As partners and allies, Canada and Poland are working together to train members of the Ukraine- of the Armed Forces of Ukraine. Canadian Armed Forces members are in Poland right now, training them through Operation Unifier, Canada’s training mission that since 2015 has trained over 36,000 Ukrainians. Poland is also where CAF members have been training Ukrainians to operate Leopard 2 tanks. Earlier this year, we deployed Canadian Armed Forces members to support a Polish-led advanced medical skills training program for Armed Forces of Ukraine personnel.
And just last week, we deployed more CAF trainers as part of a new round of military support to Ukraine. Poland and Canada are both also strong allies in NATO. In fact, Poland is a significant contributor to the Canada-led NATO battle group in Latvia, contributing over 170 troops to the mission.
Since the invasion was launched, Canada has committed over $1 billion in military equipment to Ukraine, including Leopard 2 tanks, a National Advanced Surface-to-Air Missile System, armoured vehicles, anti-tank weapons and M777 howitzers, ammunition and more.
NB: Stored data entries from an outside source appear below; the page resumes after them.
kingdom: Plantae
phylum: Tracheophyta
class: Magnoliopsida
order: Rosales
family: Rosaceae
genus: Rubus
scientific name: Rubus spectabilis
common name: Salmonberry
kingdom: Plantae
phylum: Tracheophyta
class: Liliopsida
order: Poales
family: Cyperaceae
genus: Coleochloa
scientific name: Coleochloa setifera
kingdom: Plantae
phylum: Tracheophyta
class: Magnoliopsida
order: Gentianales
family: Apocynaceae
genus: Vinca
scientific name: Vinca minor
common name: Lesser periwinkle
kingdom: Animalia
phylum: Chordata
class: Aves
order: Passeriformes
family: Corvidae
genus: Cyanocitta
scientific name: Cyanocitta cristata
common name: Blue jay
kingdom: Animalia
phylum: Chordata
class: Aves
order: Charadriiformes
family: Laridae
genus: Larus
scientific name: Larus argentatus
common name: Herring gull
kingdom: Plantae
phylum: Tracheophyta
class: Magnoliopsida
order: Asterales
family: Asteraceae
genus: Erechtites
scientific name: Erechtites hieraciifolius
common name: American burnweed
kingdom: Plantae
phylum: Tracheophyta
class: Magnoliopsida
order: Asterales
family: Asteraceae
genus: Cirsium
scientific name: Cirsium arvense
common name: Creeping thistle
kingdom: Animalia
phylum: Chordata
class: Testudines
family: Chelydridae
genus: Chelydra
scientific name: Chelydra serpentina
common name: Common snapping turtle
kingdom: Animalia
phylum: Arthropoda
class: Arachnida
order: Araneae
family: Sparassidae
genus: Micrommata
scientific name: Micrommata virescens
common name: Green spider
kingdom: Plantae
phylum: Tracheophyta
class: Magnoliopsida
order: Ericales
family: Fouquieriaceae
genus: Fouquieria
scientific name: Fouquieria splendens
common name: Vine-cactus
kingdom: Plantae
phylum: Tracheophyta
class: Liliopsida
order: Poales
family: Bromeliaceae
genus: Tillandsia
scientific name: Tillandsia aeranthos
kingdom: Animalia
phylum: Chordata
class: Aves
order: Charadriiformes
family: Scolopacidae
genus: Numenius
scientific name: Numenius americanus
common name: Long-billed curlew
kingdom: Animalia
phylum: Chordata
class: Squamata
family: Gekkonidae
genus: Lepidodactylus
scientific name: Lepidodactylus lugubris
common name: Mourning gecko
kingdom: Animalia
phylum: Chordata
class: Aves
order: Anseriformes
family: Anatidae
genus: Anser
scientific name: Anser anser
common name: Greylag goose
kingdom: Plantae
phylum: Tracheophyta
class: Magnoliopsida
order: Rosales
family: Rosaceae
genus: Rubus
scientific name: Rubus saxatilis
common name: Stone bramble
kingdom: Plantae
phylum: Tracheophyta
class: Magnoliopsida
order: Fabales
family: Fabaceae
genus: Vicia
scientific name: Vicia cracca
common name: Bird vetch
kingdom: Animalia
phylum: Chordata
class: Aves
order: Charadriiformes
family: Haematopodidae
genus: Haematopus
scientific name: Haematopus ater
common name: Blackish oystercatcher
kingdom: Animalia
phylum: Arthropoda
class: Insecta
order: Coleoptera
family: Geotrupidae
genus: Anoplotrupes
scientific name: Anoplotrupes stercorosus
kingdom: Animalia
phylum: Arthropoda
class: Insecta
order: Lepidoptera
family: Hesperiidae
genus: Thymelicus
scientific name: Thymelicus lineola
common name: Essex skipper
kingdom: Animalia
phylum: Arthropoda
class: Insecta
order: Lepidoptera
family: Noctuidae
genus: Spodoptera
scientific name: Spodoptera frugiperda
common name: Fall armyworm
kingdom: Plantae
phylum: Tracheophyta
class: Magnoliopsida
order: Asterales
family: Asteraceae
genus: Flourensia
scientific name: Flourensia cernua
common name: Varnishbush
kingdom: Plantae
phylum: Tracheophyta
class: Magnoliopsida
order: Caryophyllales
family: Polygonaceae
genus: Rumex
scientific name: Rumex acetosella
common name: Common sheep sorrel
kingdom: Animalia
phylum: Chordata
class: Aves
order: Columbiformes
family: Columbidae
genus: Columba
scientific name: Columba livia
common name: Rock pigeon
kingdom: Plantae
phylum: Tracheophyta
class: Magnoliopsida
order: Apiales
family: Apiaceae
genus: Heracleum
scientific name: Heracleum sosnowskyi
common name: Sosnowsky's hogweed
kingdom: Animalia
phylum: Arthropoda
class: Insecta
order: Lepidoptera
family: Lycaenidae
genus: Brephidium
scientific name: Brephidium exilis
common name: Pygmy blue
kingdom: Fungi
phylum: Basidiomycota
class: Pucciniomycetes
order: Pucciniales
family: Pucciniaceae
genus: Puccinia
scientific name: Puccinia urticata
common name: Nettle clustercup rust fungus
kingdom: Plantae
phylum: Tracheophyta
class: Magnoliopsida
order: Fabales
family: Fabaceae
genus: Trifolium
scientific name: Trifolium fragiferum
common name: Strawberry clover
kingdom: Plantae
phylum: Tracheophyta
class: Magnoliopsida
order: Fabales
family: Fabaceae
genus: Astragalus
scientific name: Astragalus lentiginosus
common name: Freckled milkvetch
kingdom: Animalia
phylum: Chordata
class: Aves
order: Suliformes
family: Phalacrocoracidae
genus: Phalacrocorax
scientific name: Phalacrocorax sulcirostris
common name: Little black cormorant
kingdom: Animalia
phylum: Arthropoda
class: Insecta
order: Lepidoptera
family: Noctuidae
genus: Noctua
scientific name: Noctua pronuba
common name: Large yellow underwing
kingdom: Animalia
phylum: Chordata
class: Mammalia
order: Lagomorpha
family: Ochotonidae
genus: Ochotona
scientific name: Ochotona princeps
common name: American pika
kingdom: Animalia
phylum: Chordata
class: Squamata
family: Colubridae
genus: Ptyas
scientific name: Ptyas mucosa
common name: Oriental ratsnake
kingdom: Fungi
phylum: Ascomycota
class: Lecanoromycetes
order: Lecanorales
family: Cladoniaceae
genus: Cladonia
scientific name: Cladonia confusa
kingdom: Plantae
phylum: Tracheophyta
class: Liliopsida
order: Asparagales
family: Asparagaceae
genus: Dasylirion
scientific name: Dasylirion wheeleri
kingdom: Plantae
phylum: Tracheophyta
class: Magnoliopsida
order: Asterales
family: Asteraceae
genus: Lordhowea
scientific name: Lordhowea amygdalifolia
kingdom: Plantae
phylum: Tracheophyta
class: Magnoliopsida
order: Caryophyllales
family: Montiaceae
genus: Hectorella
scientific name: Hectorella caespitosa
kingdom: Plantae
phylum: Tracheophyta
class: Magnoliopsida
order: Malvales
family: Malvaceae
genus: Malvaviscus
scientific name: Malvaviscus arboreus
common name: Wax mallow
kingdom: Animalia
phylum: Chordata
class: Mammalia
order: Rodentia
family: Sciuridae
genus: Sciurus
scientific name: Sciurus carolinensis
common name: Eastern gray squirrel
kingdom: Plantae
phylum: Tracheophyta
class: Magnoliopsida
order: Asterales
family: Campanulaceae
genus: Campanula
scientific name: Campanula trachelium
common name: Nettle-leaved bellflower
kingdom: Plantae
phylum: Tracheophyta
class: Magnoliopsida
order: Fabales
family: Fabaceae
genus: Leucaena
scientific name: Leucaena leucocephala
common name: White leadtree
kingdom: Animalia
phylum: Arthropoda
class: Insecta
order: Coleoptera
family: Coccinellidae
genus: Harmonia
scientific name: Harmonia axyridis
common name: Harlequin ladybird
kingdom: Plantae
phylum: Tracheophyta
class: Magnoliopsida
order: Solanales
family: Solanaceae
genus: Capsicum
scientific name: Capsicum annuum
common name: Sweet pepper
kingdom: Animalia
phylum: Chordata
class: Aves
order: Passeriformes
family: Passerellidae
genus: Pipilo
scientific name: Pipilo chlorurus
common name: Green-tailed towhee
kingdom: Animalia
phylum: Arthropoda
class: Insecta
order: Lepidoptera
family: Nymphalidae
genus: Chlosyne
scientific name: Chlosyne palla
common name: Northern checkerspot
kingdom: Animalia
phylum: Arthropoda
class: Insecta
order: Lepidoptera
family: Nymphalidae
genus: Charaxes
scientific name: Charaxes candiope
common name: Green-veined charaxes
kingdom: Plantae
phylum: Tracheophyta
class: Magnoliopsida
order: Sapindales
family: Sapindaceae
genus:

This is part of the more than $8 billion in aid Canada has provided to Ukraine, including economic support. Across Europe, we’re seeing economic shifts in reaction to Putin’s brutalities, including his weaponization of energy. Energy security is an urgent issue for Poland and countries across Europe. Like-minded countries around the world are working to build stable relationships with partners who have values that align so we can build resilient supply chains. This is about energy security, yes, but it’s also about economic opportunities and the economy of the future: a net-zero economy. Canada is ready to be the supplier of energy that a net-zero world will need.
Canadian companies are already investing in renewable energy in Poland. Canada’s Northland Power has partnered with the Polish firm Orlen to build a 1.2 gigawatt wind farm in the Baltic Sea. We’re also strengthening the already robust trade between our countries. Since our government launched CETA, trade between Poland and Canada has increased by 53% to nearly $4 billion a year. The work that we’re doing together will create good jobs and build a safer, more prosperous future for both our countries.
I’m grateful to have been able to meet today and grateful to have such a strong security and trade partner in Eastern Europe.
We’re both steadfast friends and supporters of Ukraine. I know you met with President Zelenskyy just yesterday, and together we are committed to coordinating and sustaining support for Ukraine around the world.
As democracies, Poland and Canada maintain close ties that unite our economies and populations, and today’s meeting has enabled us to strengthen these important ties.